Q: Why is my DaVinci Resolve audio only coming out of one ear after export?

The most common cause is a mono audio clip mapped to only the left or right channel in the timeline. Open Clip Attributes, go to the Audio tab, and remap the mono source to feed both the L and R outputs. Re-export after making the change and the audio should appear in both channels.

Q: Does panning to one ear in DaVinci affect the exported file?

Yes, it does. If the pan is set to full left or full right when you export as a stereo file, only that channel will contain audio in the final render. Before you export, open the Deliver page and review your audio settings to make sure the stereo output is configured as expected.

Q: Can I keyframe the pan so audio moves between ears over time?
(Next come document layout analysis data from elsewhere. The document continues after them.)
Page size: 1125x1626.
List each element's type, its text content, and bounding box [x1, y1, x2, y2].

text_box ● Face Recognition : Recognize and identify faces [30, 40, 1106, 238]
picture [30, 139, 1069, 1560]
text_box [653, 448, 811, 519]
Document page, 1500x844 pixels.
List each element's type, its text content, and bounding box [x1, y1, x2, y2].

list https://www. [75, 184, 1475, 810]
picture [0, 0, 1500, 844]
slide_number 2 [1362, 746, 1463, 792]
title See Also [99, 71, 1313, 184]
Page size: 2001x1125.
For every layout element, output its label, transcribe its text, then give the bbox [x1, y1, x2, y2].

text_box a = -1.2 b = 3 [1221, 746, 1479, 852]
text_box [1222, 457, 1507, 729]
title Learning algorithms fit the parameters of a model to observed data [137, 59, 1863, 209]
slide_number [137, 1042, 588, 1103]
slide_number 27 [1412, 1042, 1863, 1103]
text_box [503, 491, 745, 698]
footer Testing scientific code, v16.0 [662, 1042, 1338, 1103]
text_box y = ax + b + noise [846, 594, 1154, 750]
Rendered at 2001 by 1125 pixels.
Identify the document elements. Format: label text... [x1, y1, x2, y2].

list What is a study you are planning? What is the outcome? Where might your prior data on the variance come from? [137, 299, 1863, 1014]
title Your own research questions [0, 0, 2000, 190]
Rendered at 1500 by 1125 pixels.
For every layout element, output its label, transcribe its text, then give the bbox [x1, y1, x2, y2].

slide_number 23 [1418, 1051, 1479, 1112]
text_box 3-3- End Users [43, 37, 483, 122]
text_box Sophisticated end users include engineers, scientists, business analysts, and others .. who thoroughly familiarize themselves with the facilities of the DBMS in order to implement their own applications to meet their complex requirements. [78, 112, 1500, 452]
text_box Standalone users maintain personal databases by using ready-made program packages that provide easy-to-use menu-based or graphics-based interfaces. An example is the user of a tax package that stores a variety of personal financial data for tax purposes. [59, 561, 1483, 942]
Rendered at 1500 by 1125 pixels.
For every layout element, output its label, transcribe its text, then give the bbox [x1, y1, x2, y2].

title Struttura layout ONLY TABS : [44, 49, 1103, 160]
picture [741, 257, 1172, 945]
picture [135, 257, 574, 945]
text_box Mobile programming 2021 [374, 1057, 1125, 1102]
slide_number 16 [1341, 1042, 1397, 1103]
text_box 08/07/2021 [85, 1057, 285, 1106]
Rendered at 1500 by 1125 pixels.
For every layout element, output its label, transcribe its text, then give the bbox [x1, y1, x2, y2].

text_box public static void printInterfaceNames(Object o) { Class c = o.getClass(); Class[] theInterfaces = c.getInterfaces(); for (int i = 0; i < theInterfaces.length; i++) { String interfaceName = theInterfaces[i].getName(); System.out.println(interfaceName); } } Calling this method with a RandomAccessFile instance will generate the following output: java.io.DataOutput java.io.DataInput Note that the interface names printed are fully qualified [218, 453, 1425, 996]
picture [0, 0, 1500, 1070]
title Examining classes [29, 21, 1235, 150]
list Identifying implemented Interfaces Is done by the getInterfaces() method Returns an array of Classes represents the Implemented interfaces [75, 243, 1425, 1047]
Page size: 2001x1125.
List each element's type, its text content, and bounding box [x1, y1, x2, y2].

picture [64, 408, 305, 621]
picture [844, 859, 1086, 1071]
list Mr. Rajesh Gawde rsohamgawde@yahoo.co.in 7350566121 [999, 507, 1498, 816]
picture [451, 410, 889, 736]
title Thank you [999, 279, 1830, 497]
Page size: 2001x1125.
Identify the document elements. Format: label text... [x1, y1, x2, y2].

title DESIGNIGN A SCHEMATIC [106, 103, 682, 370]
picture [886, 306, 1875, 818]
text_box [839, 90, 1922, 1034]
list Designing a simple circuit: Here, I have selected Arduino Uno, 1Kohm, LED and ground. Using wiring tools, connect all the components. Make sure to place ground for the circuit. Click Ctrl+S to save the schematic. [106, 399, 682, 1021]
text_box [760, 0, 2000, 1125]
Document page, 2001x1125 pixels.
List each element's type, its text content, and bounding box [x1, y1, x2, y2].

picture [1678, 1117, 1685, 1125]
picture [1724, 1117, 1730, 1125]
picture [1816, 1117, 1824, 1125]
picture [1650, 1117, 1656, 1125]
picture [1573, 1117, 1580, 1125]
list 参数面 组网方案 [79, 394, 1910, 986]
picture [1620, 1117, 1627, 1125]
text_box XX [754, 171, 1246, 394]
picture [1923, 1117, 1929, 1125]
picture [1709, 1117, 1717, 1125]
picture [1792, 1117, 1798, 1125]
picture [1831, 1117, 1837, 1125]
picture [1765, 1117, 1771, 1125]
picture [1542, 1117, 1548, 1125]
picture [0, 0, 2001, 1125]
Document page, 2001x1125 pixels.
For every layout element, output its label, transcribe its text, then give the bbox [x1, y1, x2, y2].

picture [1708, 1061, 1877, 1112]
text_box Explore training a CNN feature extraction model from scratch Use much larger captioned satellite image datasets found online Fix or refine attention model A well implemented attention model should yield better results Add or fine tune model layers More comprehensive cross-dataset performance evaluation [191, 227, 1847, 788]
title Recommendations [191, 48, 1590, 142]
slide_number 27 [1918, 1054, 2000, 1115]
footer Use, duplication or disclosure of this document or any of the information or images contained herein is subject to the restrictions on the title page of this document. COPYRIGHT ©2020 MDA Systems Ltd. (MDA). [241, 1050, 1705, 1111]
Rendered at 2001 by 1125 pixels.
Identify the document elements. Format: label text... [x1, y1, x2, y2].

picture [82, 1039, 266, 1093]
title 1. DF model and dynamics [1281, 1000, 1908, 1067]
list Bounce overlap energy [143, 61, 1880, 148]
Yes. In the Inspector panel on the Edit page, right-click the Pan value and choose Add Keyframe. Move your playhead to another point on the clip, enter a new Pan value, and Resolve will animate the position smoothly between the two keyframes across the clip duration.


Next Steps

The Edit page pan knob handles quick adjustments without leaving the timeline. The Inspector gives you clip-by-clip precision with optional keyframing. Fairlight covers the whole track in one move. Before you render anything, open the Deliver page and review your Audio tab settings to confirm the export is set to stereo and your channel routing reflects exactly what you have built in the timeline. A quick headphone check of the exported file is always worth the extra minute.